To the Editor:
I have read with interest the article entitled “Education Program Regarding Labor Epidurals Increases Utilization by Hispanic Medicaid Beneficiaries” by Togioka et al. in the October issue of Anesthesiology.1 The intervention group in the Hispanic arm saw its epidural rate increase from 60 to 80%, while the non-Hispanic arm had a nonsignificant rise from 82 to 86%.
Here, the population previously familiar with the benefit of labor epidurals has the same epidural utilization rate as the postintervention group. What the authors have actually demonstrated is that marketing works.

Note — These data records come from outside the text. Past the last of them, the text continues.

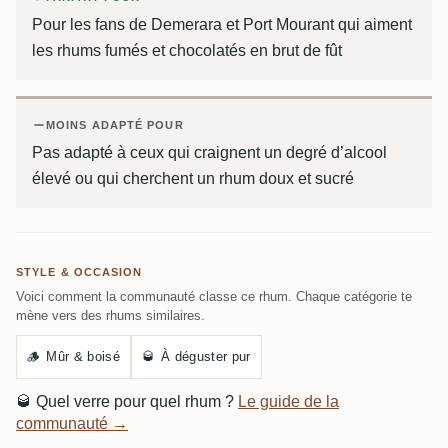
Pour les fans de Demerara et Port Mourant qui aiment
les rhums fumés et chocolatés en brut de fût
MOINS ADAPTÉ POUR
Pas adapté à ceux qui craignent un degré d’alcool
élevé ou qui cherchent un rhum doux et sucré
STYLE & OCCASION
Voici comment la communauté classe ce rhum. Chaque catégorie te
mène vers des rhums similaires.
🪵
Mûr & boisé
🥃
À déguster pur
🥃
Quel verre pour quel rhum ?
Le guide de la
communauté →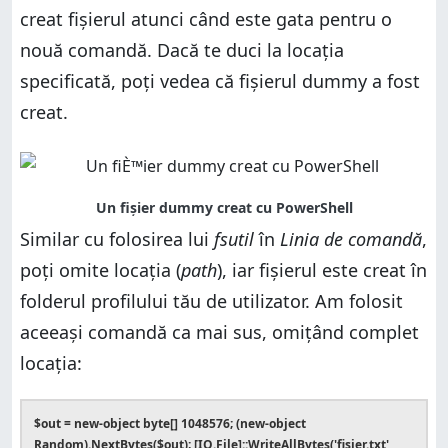
creat fișierul atunci când este gata pentru o
nouă comandă. Dacă te duci la locația
specificată, poți vedea că fișierul dummy a fost
creat.
Similar cu folosirea lui
fsutil
în
Linia de comandă
,
poți omite locația (
path
), iar fișierul este creat în
folderul profilului tău de utilizator. Am folosit
aceeași comandă ca mai sus, omițând complet
locația:
$out = new-object byte[] 1048576; (new-object
Random).NextBytes($out); [IO.File]::WriteAllBytes('fișier.txt',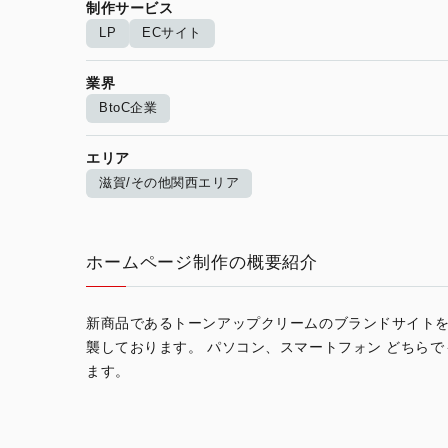
制作サービス
LP
ECサイト
業界
BtoC企業
エリア
滋賀/その他関西エリア
ホームページ制作の概要紹介
新商品であるトーンアップクリームのブランドサイトを
襲しております。 パソコン、スマートフォン どちら
ます。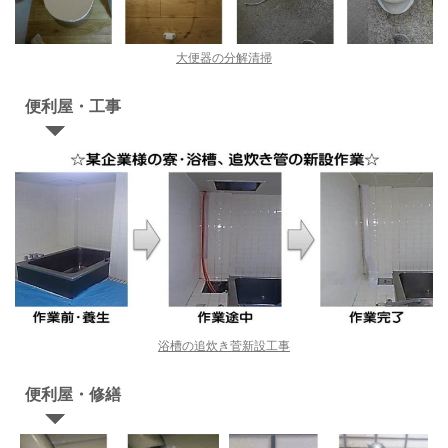
大便器の分解清掃
便利屋・工事
浴槽の追炊き菅新設工事
便利屋・修繕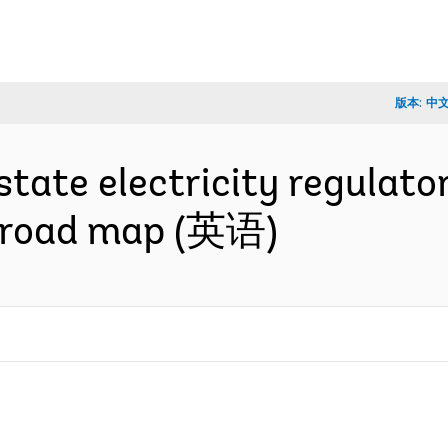
版本:
中
state electricity regulat
d road map (英语)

But we already knew this: Almost no American women shaved their legs prior to 1915, when Gillette created the Milady Décolleté razor and launched it with an advertising campaign. By 1964, 98% of young women were shaving their legs.2,3
Any subpopulation not yet marketed to will be expected to respond to an educational campaign—and in this regard, labor epidurals are behaving similarly to other goods. The Hispanic subset of the population was not captured by previous marketing, so the investigators focused on reaching them with a targeted marketing campaign. We can make similar statements about educational programs regarding hydration with carbonated cola-flavored sugar water or cancer prevention with vaccination for human papilloma virus. Further, we can look at the lessons provided by direct-to-consumer advertising of prescription medications: Marketing works, but utilization does not always equal a health benefit, as the many papers on “natural childbirth” in the nonanesthesia literature might argue.
The author declares no competing interests.